◆ Selected excerpt ◆
------------------------------------------------------------------------

US20230282786A1US 20230282786 A1US20230282786 A1US 20230282786A1US-20230282786-A1

Abstract

Light-emitting diode (LED) packages and more particularly encapsulation arrangements in LED packages that provide reduced internal stresses are disclosed. LED packages may include housings that form a recess with one or more LED chips provided within the recess. Encapsulation arrangements include multiple encapsulation layers where a first encapsulation layer covers portions of a recess floor and sidewalls of the one or more LED chips, and a second encapsulation layer that covers the first encapsulation layer. In this manner, the first encapsulation layer is configured to buffer internal encapsulation stresses during operation that could lead to delamination of the LED chips.

Inventors

  • FAVALE JR JOSEPH M
  • SCHMIDT ROBERT DAVID

Assignees

  • CREELED INC

Dates

Publication Date
20230907
Application Date
20220304
Priority Date
20220304

Claims (20)

  1. 1 . A light-emitting diode (LED) package comprising: a housing that forms a recess with a recess floor and one or more recess sidewalls; a lead frame structure extending through the housing, wherein a portion of the lead frame structure is arranged along the recess floor; at least one LED chip arranged within the recess and electrically coupled with the lead frame structure; a first encapsulation layer arranged on the recess floor, on the portion of the lead frame structure that is arranged along the recess floor, and on one or more sidewalls of the at least one LED chip; and a second encapsulation layer arranged within the recess on the first encapsulation layer, wherein a weight percentage of the first encapsulation layer is less than 50% of a total encapsulation weight that is a sum of weights of the first encapsulation layer and the second encapsulation layer.
  2. 2 . The LED package of claim 1 , wherein the weight percentage of the first encapsulation layer is less than 25% of the total encapsulation weight.
  3. 3 . The LED package of claim 1 , wherein the weight percentage of the first encapsulation layer is in a range from 3% to 10% of the total encapsulation weight.
  4. 4 . The LED package of claim 1 , wherein the at least one LED chip is electrically connected to a portion of the lead frame structure with a wire bond, and a portion of the wire bond extends from the first encapsulation layer into the second encapsulation layer.
  5. 5 . The LED package of claim 1 , wherein the at least one LED chip is electrically connected to a portion of the lead frame structure with a wire bond, and a top surface of the first encapsulation layer forms an upward protrusion that is registered with the wire bond.
  6. 6 . The LED package of claim 1 , wherein the at least one LED chip comprises a plurality of LED chips and a first LED chip of the plurality of LED chips includes a top surface that resides within the second encapsulation layer.
  7. 7 . The LED package of claim 1 , wherein a top surface of the first encapsulation layer forms an upward protrusion that is registered with the at least one LED chip.

------------------------------------------------------------------------

◆ Extracted entries ◆
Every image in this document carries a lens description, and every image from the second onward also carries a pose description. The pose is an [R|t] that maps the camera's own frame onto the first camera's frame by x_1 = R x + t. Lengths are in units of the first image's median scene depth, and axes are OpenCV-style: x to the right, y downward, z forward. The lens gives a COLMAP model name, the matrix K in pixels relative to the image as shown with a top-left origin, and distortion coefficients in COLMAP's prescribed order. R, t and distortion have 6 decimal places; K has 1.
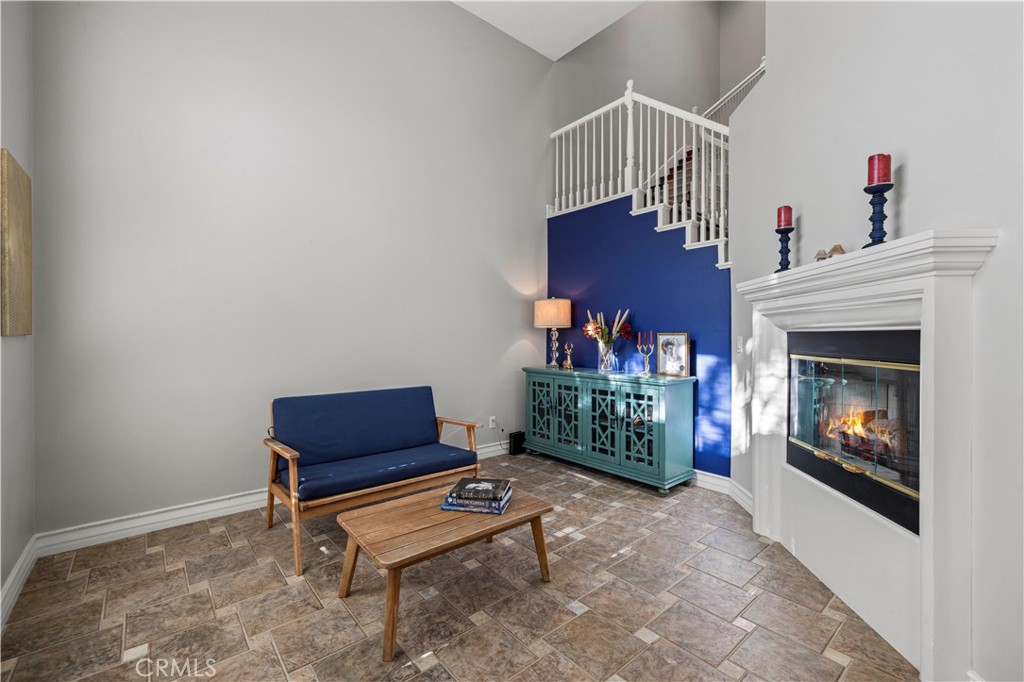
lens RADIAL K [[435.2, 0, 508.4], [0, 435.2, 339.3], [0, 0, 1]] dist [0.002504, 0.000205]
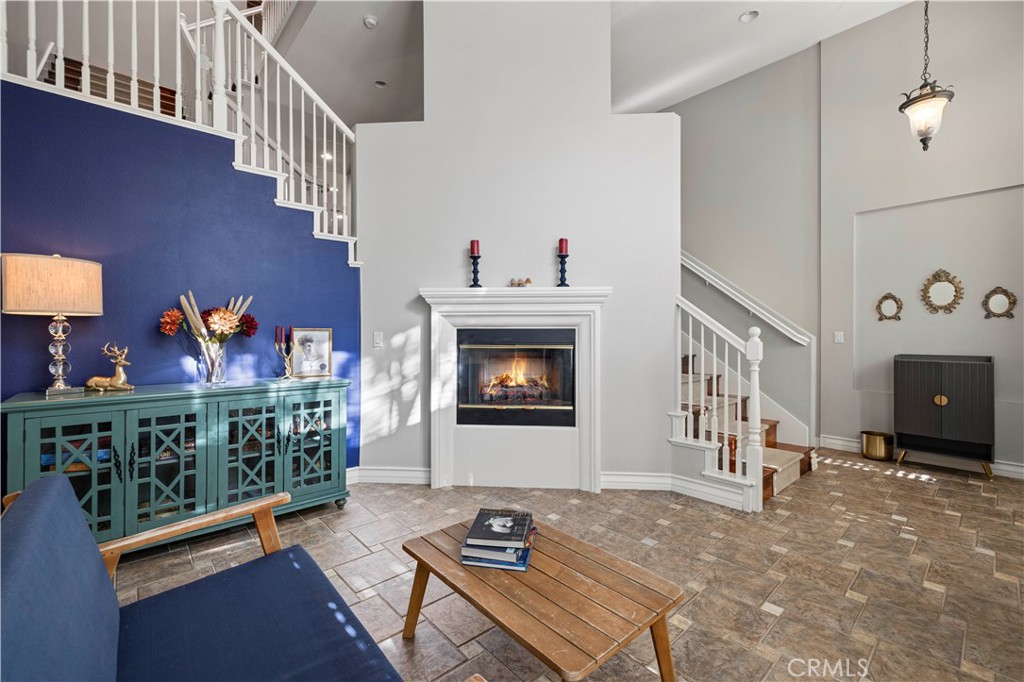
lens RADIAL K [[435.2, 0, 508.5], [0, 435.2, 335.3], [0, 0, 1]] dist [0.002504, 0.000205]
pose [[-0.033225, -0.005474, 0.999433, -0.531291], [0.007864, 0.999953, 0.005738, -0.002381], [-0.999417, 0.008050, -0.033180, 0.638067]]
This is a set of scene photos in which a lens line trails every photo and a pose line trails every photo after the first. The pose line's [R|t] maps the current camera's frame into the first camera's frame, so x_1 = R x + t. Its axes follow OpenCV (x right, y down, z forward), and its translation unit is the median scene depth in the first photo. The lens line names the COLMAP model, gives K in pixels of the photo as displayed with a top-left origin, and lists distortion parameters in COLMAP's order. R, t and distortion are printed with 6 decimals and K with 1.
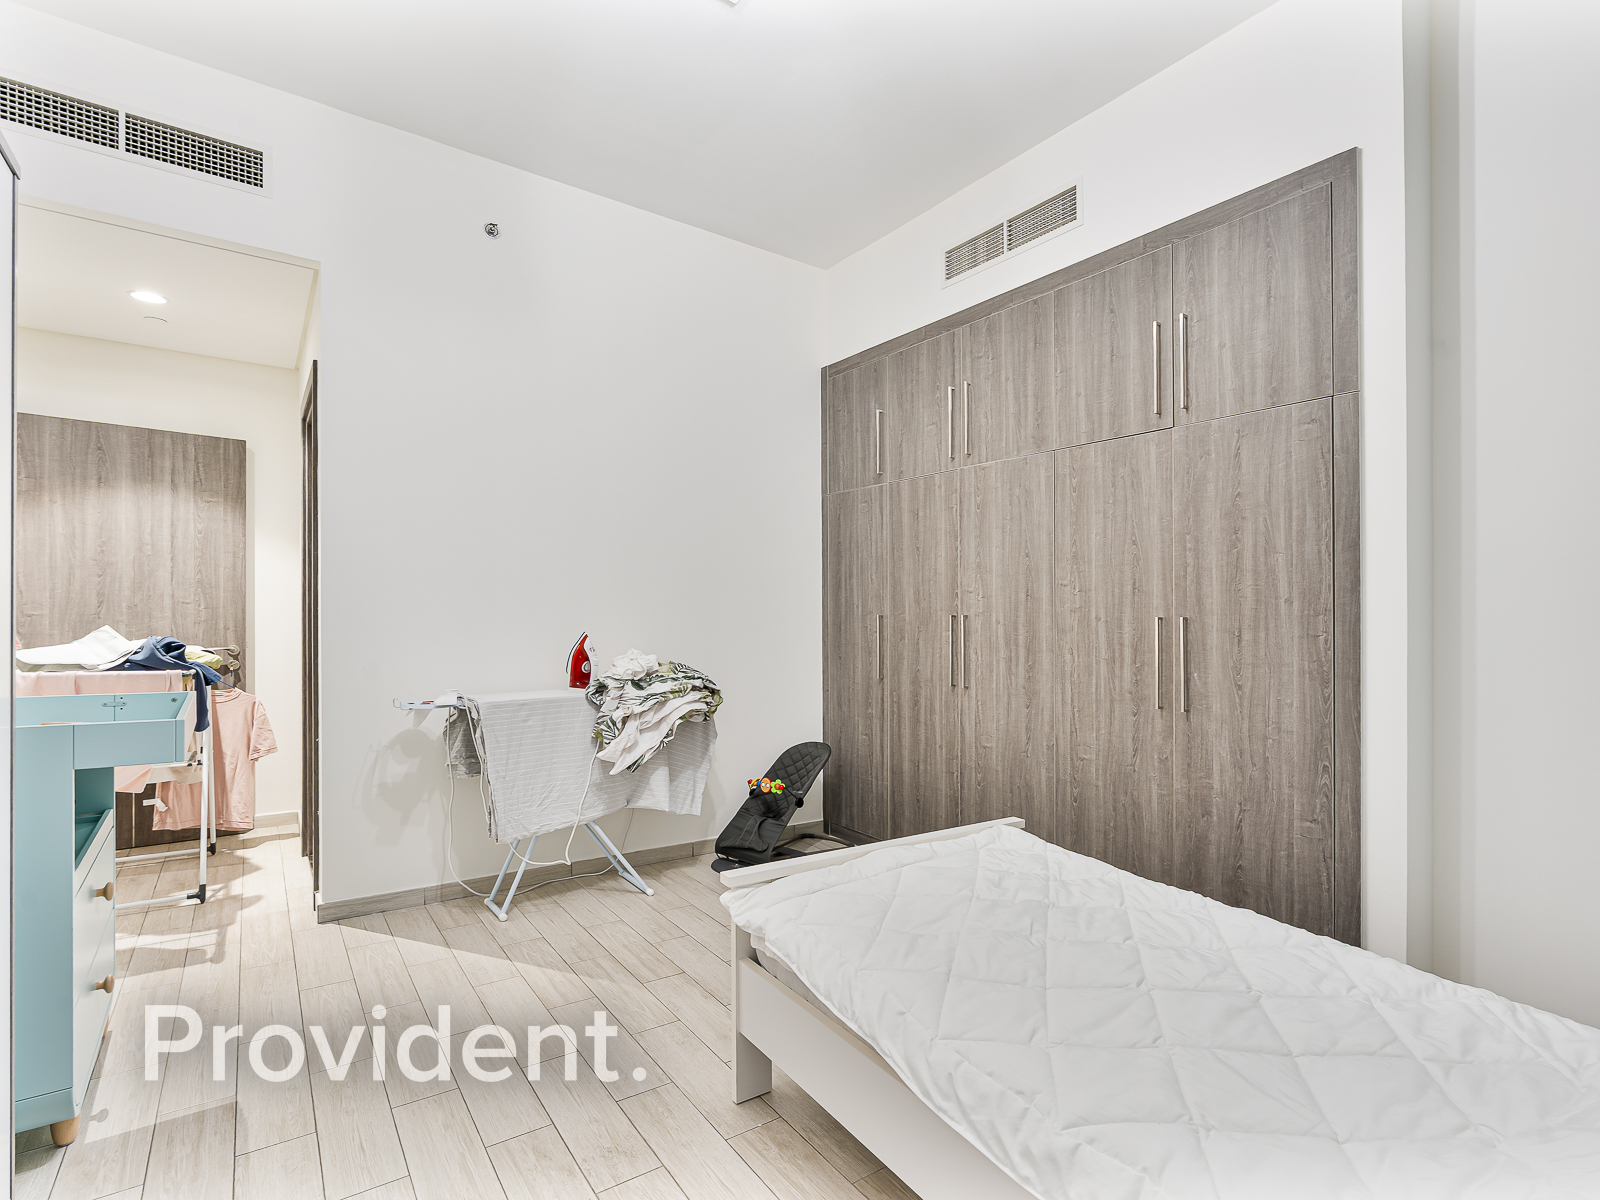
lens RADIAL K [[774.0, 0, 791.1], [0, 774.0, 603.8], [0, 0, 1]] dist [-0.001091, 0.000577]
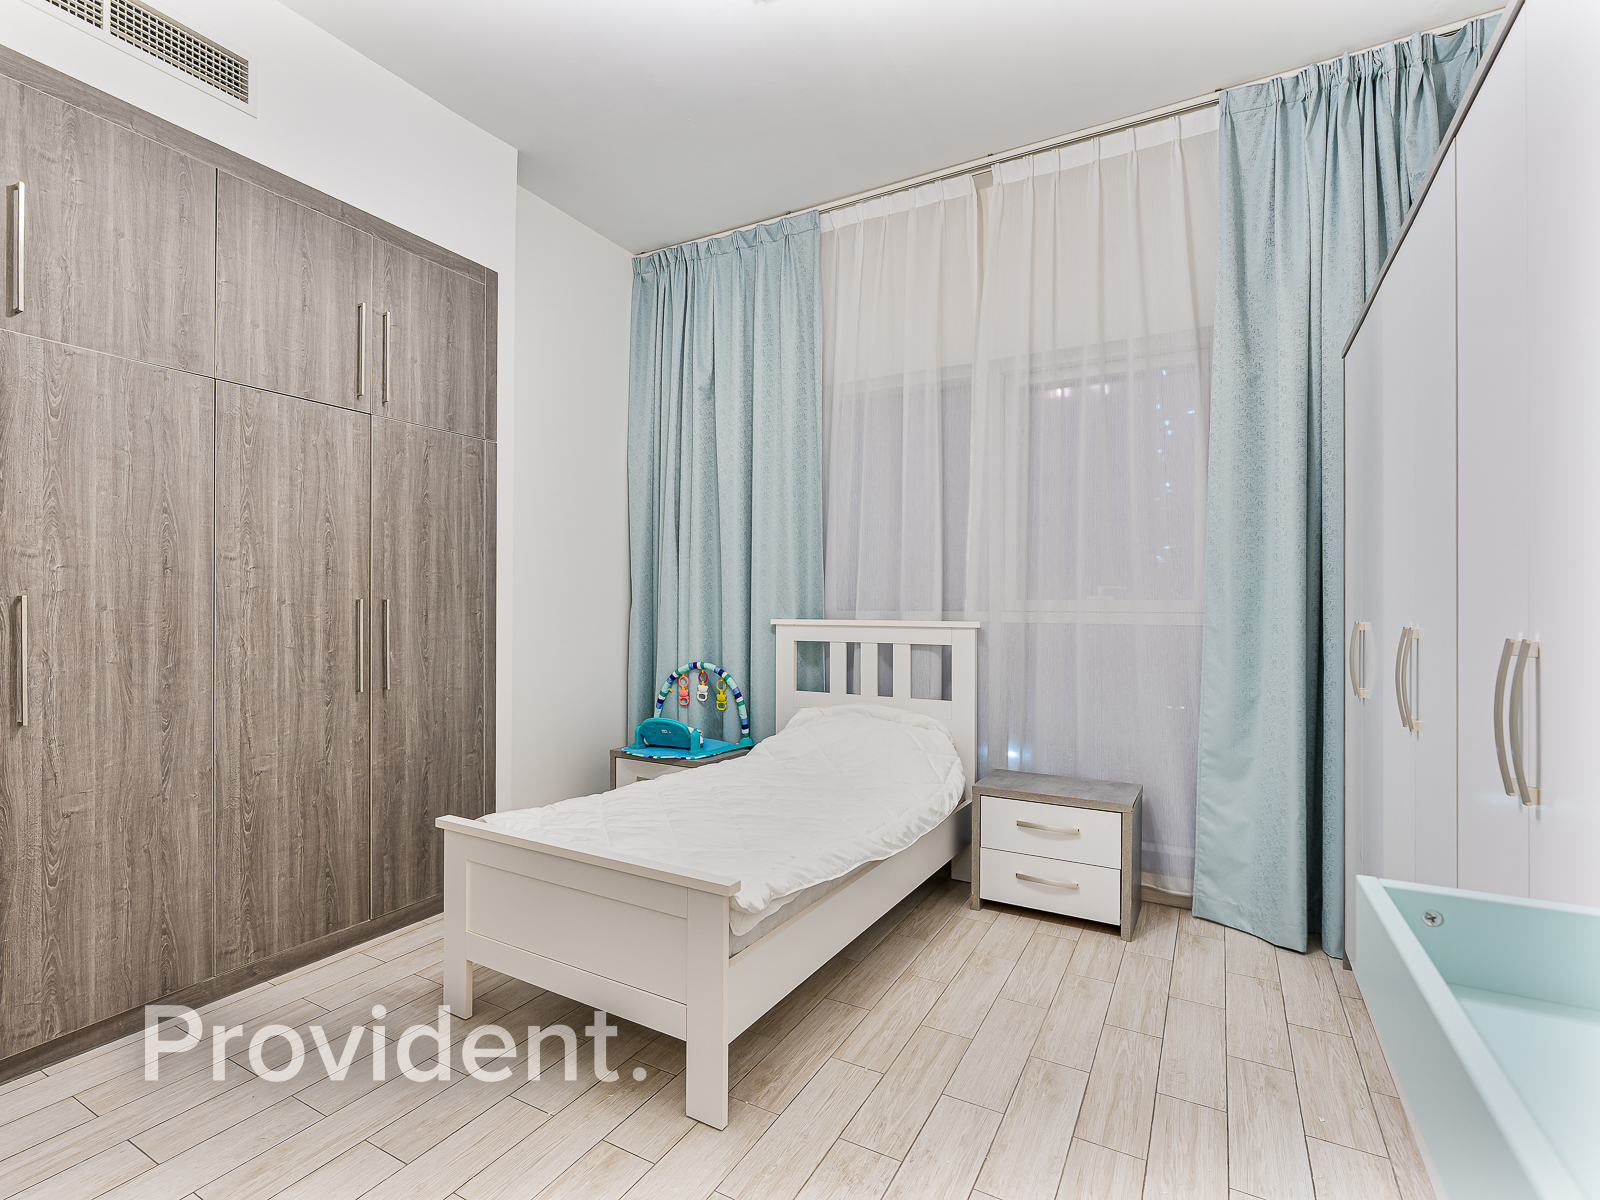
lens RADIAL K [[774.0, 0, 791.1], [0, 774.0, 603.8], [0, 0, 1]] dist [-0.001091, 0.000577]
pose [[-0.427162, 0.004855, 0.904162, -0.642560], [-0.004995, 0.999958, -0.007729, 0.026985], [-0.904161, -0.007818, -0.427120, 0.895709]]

------------------------------------------------------------------------

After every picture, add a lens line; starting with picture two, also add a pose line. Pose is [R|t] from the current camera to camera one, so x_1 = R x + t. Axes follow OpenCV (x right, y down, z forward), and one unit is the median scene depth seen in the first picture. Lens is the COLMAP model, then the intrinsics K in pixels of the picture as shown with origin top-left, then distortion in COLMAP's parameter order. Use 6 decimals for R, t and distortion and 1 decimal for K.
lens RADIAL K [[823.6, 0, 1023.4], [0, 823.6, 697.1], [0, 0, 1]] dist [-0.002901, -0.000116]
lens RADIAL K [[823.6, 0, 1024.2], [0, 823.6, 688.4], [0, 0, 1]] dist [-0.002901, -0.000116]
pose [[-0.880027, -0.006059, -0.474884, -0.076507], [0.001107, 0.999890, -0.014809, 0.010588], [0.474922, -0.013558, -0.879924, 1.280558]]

------------------------------------------------------------------------

◆ What is required ◆
Can you write out the LED package patent text again from "4. 4 . The LED" up to and including "into the second encapsulation layer.", substituting "ribbon bond" for each "wire bond"?

◆ Written answer ◆
4. 4 . The LED package of claim 1 , wherein the at least one LED chip is electrically connected to a portion of the lead frame structure with a ribbon bond, and a portion of the ribbon bond extends from the first encapsulation layer into the second encapsulation layer.